After finding the line containing "### Progreso ⭐ NUEVO" below, please output that line and each following one through the line containing "- Tracking en tiempo real", exactly as written.

DATA PROVIDED:
★ ★ ★ ★

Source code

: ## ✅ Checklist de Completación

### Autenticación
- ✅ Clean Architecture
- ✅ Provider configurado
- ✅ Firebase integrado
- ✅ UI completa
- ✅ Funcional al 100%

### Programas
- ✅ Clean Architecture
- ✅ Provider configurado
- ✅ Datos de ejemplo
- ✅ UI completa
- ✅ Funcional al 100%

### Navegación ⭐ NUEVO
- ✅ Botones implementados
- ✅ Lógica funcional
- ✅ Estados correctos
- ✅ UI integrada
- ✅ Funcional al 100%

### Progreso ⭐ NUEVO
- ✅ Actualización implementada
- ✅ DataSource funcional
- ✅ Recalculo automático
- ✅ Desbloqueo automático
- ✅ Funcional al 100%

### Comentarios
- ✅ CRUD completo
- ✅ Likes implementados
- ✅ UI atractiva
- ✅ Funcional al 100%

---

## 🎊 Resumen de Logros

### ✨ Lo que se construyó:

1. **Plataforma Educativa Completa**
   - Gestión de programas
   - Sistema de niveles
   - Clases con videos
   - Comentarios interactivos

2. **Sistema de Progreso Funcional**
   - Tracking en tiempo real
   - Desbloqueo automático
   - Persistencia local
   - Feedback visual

★ ★ ★ ★

RESPONSE BELOW:
### Progreso ⭐ NUEVO
- ✅ Actualización implementada
- ✅ DataSource funcional
- ✅ Recalculo automático
- ✅ Desbloqueo automático
- ✅ Funcional al 100%

### Comentarios
- ✅ CRUD completo
- ✅ Likes implementados
- ✅ UI atractiva
- ✅ Funcional al 100%

---

## 🎊 Resumen de Logros

### ✨ Lo que se construyó:

1. **Plataforma Educativa Completa**
   - Gestión de programas
   - Sistema de niveles
   - Clases con videos
   - Comentarios interactivos

2. **Sistema de Progreso Funcional**
   - Tracking en tiempo real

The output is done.